- [Request]: Work out how many lines below hold the string "mehrerer" and state only that figure.

Supplied material Block Start

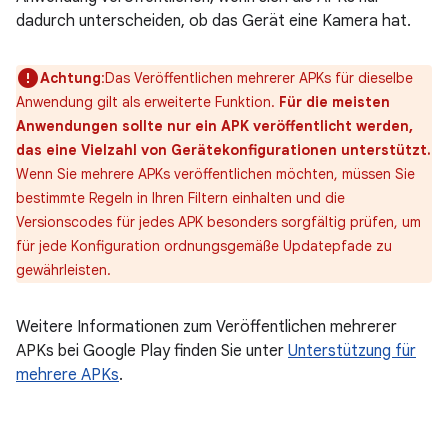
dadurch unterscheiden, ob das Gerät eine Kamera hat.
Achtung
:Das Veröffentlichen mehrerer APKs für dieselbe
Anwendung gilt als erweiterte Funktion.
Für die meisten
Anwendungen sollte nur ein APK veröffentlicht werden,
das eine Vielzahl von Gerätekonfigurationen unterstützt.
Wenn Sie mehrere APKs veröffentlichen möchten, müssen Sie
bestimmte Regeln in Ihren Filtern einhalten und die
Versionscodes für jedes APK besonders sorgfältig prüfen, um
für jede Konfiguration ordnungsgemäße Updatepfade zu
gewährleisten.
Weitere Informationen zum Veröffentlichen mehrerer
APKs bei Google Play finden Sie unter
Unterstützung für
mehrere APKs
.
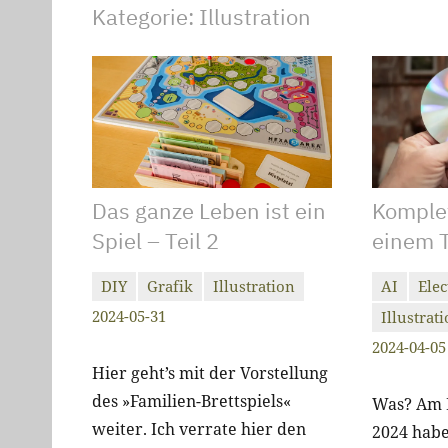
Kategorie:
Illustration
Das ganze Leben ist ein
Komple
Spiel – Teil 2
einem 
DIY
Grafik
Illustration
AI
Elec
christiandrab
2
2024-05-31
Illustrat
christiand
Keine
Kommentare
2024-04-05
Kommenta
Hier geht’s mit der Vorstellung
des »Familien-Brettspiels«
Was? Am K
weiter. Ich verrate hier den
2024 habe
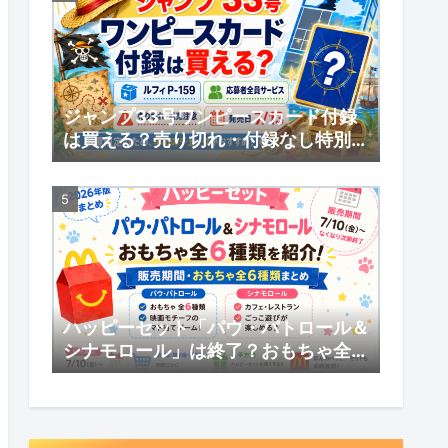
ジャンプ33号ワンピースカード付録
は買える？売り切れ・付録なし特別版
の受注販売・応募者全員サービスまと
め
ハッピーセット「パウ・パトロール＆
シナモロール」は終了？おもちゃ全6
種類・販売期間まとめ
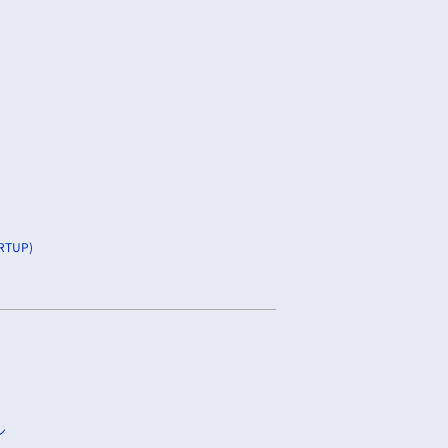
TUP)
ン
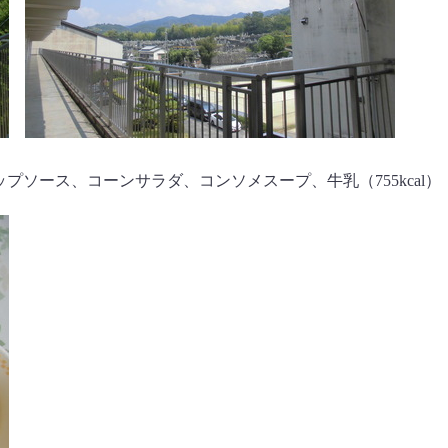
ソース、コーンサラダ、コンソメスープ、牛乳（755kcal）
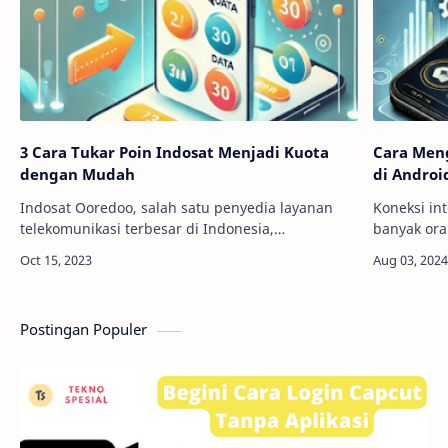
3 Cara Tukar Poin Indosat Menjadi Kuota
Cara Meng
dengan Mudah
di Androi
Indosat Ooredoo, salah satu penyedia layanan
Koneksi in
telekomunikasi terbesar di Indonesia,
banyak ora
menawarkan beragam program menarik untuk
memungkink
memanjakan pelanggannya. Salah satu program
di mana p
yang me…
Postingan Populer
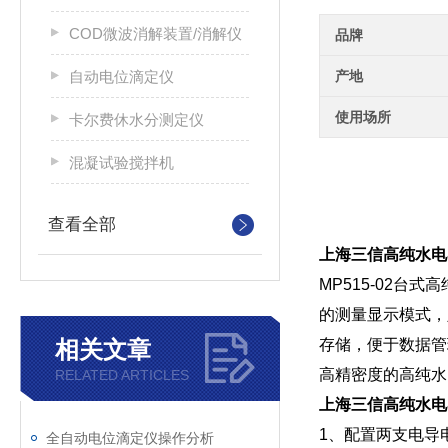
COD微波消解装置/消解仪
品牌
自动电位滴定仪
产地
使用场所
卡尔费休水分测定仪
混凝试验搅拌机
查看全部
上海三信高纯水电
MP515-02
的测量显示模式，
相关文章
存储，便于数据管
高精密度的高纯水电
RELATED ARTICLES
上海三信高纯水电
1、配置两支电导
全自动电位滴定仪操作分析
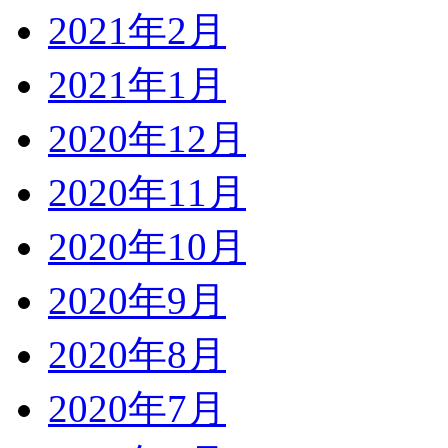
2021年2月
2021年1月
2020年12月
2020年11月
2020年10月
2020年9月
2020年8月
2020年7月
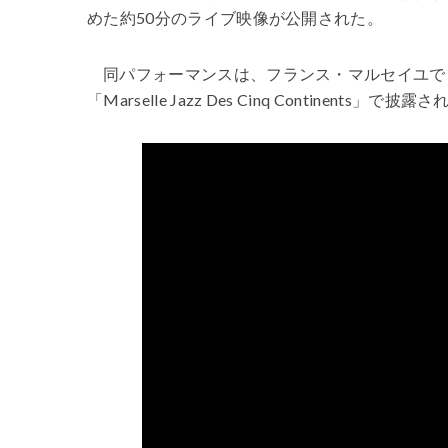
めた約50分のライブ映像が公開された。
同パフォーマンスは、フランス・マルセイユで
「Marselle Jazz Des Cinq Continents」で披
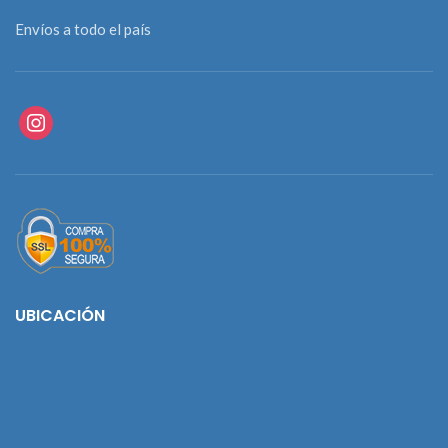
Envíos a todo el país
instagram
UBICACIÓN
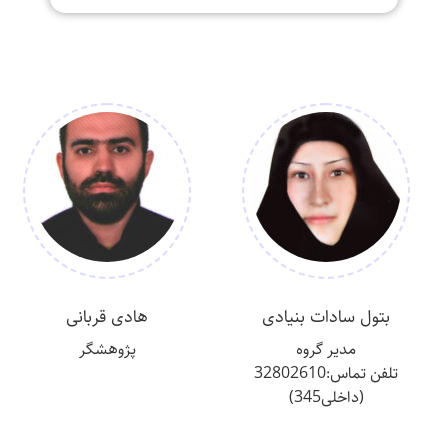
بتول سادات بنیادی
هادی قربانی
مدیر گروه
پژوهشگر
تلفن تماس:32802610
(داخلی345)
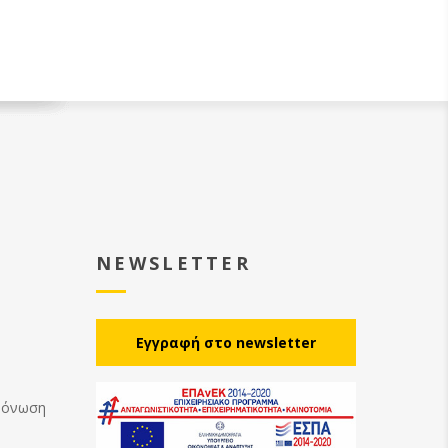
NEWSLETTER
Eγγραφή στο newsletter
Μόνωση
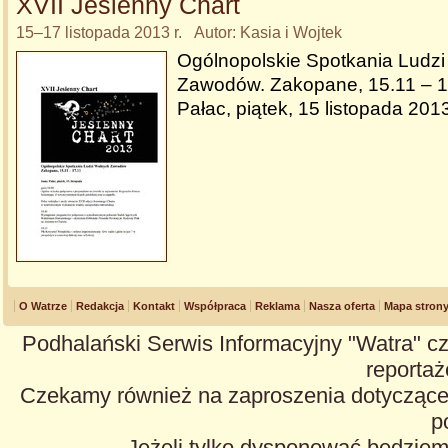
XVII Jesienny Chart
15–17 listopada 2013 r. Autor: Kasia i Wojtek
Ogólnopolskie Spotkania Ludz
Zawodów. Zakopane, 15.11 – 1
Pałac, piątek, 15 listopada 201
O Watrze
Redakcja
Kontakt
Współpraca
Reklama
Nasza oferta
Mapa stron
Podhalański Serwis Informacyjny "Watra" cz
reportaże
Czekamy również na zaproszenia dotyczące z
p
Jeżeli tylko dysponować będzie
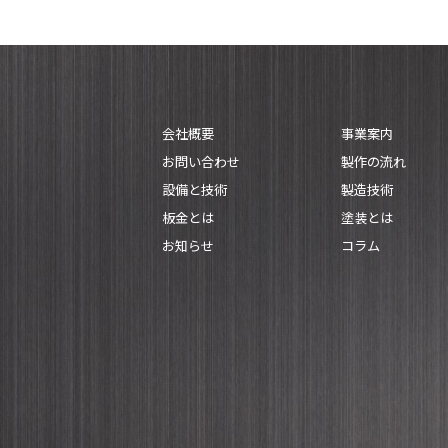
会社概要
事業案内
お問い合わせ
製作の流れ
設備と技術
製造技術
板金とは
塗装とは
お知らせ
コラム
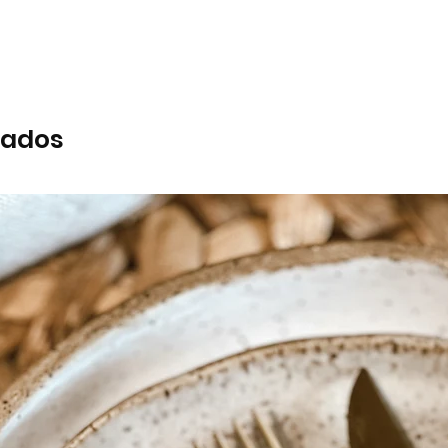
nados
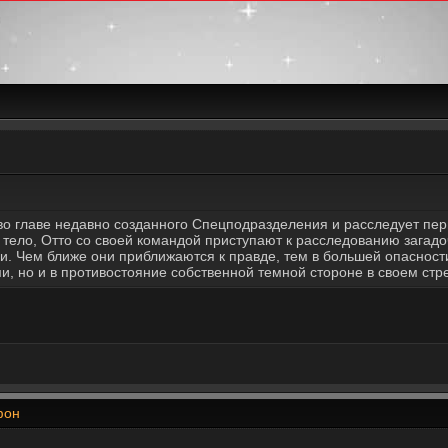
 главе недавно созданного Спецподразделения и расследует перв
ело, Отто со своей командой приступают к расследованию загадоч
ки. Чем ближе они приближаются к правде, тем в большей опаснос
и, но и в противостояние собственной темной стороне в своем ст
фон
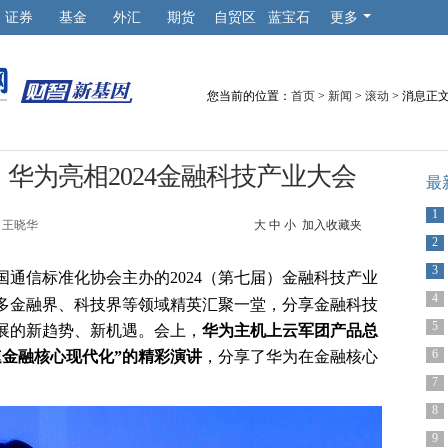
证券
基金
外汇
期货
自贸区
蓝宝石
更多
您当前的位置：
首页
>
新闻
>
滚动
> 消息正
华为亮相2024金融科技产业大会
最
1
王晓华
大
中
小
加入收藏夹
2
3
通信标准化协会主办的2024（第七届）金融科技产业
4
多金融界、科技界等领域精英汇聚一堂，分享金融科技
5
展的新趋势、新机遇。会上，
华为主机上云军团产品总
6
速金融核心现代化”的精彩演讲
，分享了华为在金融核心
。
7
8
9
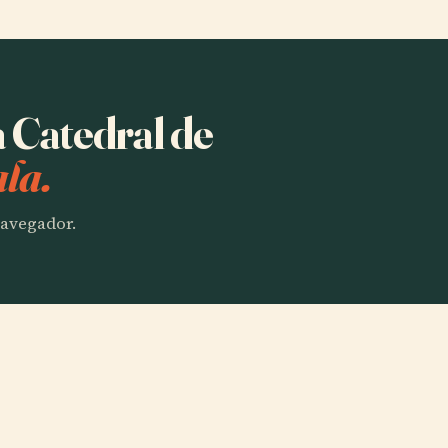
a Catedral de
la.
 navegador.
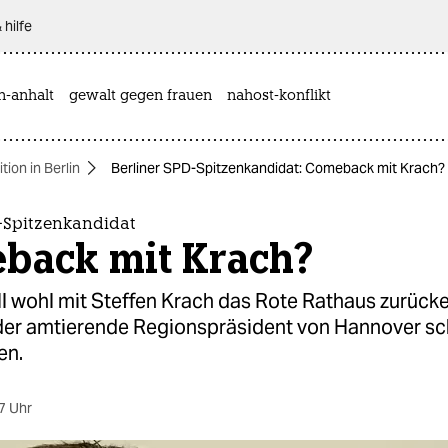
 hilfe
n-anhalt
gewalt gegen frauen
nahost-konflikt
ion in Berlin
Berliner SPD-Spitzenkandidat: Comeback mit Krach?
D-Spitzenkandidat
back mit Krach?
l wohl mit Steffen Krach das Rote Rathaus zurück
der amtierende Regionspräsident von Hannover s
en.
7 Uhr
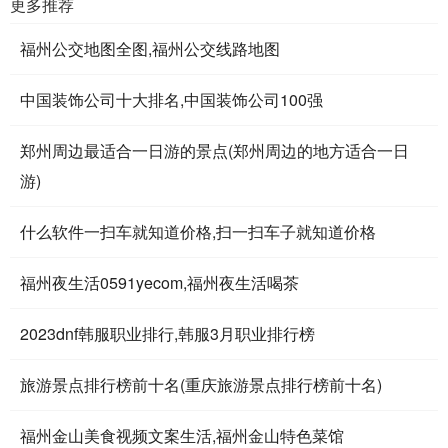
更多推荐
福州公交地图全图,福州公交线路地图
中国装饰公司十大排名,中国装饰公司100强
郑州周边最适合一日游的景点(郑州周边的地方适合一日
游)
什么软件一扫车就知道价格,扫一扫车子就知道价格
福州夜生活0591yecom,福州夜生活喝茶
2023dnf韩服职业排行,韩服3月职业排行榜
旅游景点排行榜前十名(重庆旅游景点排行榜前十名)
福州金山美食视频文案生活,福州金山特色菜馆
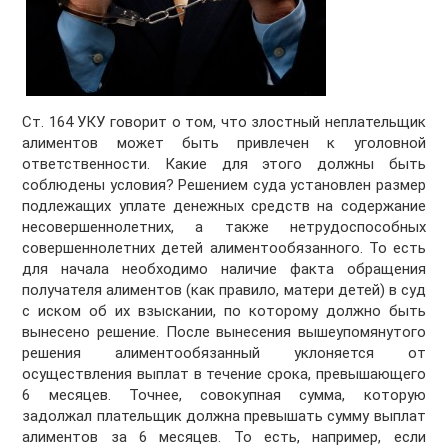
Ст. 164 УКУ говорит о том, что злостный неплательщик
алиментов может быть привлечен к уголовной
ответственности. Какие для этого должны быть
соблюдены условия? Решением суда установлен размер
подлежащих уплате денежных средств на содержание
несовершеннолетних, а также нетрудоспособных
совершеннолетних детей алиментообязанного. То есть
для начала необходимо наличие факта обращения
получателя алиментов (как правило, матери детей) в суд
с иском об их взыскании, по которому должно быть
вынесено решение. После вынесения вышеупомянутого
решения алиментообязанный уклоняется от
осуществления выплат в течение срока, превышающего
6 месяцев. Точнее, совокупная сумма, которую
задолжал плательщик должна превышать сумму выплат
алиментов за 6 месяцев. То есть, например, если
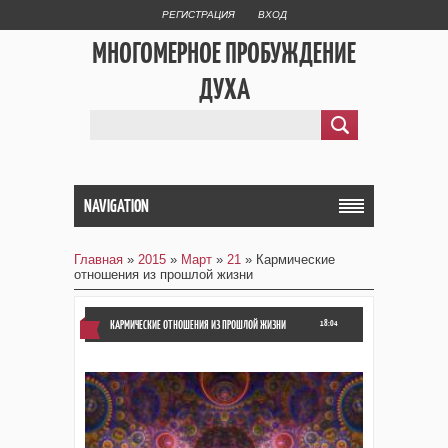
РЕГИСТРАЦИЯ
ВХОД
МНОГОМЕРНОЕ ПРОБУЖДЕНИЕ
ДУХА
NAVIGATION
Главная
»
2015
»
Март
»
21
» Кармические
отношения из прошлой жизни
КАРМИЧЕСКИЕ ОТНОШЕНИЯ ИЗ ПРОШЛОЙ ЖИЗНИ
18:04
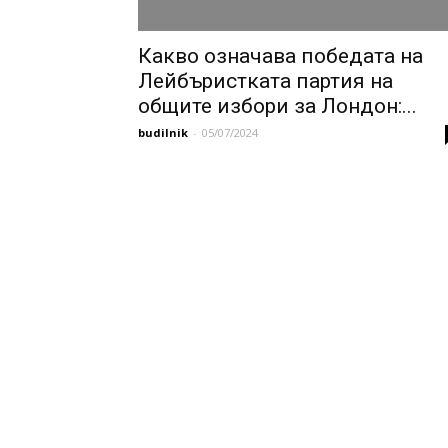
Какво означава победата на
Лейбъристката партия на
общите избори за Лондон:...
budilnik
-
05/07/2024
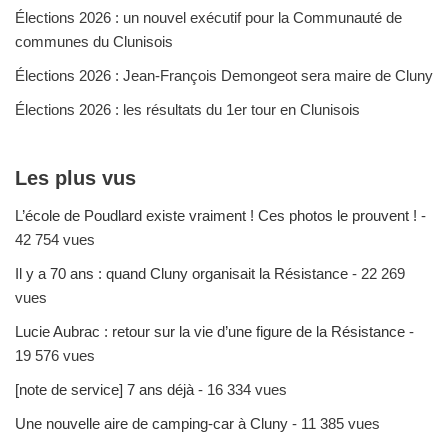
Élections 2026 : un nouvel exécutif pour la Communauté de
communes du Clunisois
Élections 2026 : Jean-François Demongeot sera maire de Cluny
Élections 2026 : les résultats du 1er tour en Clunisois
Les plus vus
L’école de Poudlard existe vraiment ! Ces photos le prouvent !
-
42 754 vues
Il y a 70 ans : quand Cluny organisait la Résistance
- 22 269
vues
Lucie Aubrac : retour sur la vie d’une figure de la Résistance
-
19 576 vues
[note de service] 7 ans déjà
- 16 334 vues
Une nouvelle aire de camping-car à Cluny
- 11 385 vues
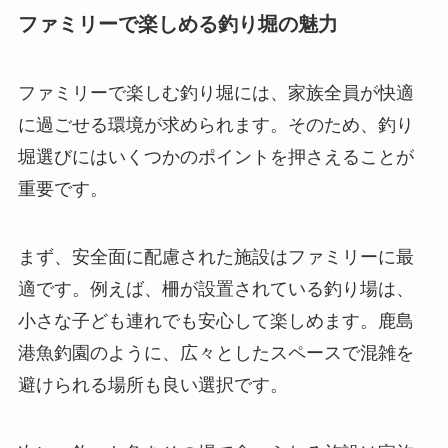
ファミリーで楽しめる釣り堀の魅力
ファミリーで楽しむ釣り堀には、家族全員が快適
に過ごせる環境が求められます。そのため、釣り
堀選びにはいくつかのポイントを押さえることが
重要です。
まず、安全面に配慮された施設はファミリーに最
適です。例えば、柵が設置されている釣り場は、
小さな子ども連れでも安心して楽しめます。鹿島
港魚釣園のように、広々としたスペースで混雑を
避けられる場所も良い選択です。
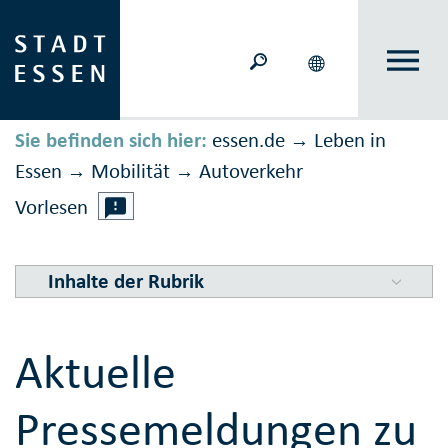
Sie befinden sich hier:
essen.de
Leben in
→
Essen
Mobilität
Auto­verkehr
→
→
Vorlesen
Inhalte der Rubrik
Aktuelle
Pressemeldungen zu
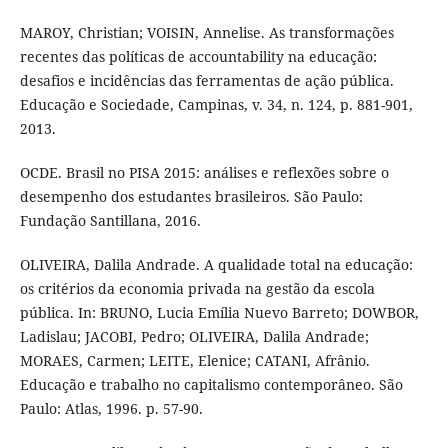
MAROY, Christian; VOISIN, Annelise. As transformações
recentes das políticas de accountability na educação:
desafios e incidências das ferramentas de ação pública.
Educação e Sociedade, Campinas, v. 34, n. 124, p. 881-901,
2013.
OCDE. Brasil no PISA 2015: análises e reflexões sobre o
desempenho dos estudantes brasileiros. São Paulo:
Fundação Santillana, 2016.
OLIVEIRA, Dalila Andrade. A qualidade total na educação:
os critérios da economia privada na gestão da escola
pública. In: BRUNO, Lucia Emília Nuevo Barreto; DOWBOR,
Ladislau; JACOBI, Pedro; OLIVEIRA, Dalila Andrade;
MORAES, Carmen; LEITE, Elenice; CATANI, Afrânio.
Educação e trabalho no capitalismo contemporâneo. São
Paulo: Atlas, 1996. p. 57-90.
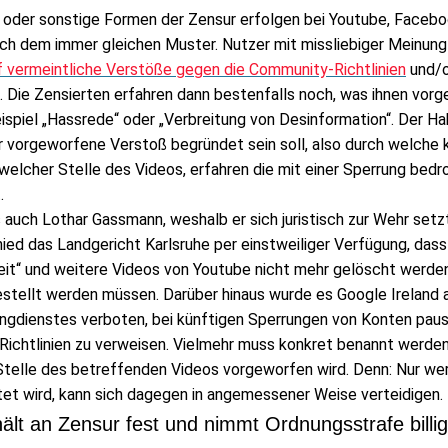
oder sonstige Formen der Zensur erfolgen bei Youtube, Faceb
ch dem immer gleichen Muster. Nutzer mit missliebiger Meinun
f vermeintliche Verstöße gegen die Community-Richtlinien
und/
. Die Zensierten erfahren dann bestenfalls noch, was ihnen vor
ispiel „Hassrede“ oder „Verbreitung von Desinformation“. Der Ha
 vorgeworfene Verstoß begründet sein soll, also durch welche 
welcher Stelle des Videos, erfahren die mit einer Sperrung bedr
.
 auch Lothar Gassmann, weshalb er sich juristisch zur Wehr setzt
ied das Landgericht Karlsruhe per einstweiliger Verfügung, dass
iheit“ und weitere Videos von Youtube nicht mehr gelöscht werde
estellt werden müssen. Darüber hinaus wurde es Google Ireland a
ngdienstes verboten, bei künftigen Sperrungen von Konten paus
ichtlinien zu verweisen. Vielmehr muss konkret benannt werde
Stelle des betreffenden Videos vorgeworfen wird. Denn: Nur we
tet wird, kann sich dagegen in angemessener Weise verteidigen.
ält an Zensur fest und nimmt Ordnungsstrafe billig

Supplied material Block End

- [Exercise answer]: 2